• **THE TASK**
Please lay out every line of the data below as a Markdown table with the columns Row and Text, numbering the rows and skipping blank lines.

— Start of RECORDS TO USE —

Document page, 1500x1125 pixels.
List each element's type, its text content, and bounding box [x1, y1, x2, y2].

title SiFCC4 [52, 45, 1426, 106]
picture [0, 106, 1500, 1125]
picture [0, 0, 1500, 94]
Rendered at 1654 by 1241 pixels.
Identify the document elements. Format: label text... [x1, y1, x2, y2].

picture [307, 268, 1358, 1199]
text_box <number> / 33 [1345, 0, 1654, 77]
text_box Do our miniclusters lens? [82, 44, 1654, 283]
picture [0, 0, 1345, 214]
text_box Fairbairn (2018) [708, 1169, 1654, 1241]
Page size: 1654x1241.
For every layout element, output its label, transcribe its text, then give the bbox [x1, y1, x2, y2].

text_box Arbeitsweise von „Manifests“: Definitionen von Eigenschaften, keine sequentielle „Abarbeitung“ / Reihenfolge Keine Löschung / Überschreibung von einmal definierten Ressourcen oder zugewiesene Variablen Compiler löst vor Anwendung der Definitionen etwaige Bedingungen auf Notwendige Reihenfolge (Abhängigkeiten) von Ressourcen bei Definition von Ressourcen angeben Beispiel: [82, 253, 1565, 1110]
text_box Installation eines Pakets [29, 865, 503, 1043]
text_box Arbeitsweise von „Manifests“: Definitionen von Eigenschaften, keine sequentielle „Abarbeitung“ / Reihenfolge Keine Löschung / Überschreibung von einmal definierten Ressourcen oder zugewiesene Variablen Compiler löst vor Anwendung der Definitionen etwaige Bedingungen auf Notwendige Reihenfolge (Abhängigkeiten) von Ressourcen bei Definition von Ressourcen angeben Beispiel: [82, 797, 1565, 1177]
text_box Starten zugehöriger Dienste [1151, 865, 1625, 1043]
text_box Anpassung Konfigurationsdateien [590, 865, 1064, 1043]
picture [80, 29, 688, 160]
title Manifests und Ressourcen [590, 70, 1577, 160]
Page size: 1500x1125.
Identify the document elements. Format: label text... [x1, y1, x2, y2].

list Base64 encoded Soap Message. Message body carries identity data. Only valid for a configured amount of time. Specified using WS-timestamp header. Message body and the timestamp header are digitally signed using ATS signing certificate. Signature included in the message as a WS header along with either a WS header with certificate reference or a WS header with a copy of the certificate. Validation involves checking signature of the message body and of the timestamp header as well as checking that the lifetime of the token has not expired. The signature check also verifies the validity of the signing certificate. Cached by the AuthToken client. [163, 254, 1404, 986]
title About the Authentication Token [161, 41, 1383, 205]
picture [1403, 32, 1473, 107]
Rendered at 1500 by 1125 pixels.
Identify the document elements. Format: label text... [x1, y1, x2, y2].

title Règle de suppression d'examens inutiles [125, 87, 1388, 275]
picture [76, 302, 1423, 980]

— End of RECORDS TO USE —

• **SOLVED EXERCISE**
| Row | Text |
|---|---|
| 1 | Document page, 1500x1125 pixels. |
| 2 | List each element's type, its text content, and bounding box [x1, y1, x2, y2]. |
| 3 | title SiFCC4 [52, 45, 1426, 106] |
| 4 | picture [0, 106, 1500, 1125] |
| 5 | picture [0, 0, 1500, 94] |
| 6 | Rendered at 1654 by 1241 pixels. |
| 7 | Identify the document elements. Format: label text... [x1, y1, x2, y2]. |
| 8 | picture [307, 268, 1358, 1199] |
| 9 | text_box <number> / 33 [1345, 0, 1654, 77] |
| 10 | text_box Do our miniclusters lens? [82, 44, 1654, 283] |
| 11 | picture [0, 0, 1345, 214] |
| 12 | text_box Fairbairn (2018) [708, 1169, 1654, 1241] |
| 13 | Page size: 1654x1241. |
| 14 | For every layout element, output its label, transcribe its text, then give the bbox [x1, y1, x2, y2]. |
| 15 | text_box Arbeitsweise von „Manifests“: Definitionen von Eigenschaften, keine sequentielle „Abarbeitung“ / Reihenfolge Keine Löschung / Überschreibung von einmal definierten Ressourcen oder zugewiesene Variablen Compiler löst vor Anwendung der Definitionen etwaige Bedingungen auf Notwendige Reihenfolge (Abhängigkeiten) von Ressourcen bei Definition von Ressourcen angeben Beispiel: [82, 253, 1565, 1110] |
| 16 | text_box Installation eines Pakets [29, 865, 503, 1043] |
| 17 | text_box Arbeitsweise von „Manifests“: Definitionen von Eigenschaften, keine sequentielle „Abarbeitung“ / Reihenfolge Keine Löschung / Überschreibung von einmal definierten Ressourcen oder zugewiesene Variablen Compiler löst vor Anwendung der Definitionen etwaige Bedingungen auf Notwendige Reihenfolge (Abhängigkeiten) von Ressourcen bei Definition von Ressourcen angeben Beispiel: [82, 797, 1565, 1177] |
| 18 | text_box Starten zugehöriger Dienste [1151, 865, 1625, 1043] |
| 19 | text_box Anpassung Konfigurationsdateien [590, 865, 1064, 1043] |
| 20 | picture [80, 29, 688, 160] |
| 21 | title Manifests und Ressourcen [590, 70, 1577, 160] |
| 22 | Page size: 1500x1125. |
| 23 | Identify the document elements. Format: label text... [x1, y1, x2, y2]. |
| 24 | list Base64 encoded Soap Message. Message body carries identity data. Only valid for a configured amount of time. Specified using WS-timestamp header. Message body and the timestamp header are digitally signed using ATS signing certificate. Signature included in the message as a WS header along with either a WS header with certificate reference or a WS header with a copy of the certificate. Validation involves checking signature of the message body and of the timestamp header as well as checking that the lifetime of the token has not expired. The signature check also verifies the validity of the signing certificate. Cached by the AuthToken client. [163, 254, 1404, 986] |
| 25 | title About the Authentication Token [161, 41, 1383, 205] |
| 26 | picture [1403, 32, 1473, 107] |
| 27 | Rendered at 1500 by 1125 pixels. |
| 28 | Identify the document elements. Format: label text... [x1, y1, x2, y2]. |
| 29 | title Règle de suppression d'examens inutiles [125, 87, 1388, 275] |
| 30 | picture [76, 302, 1423, 980] |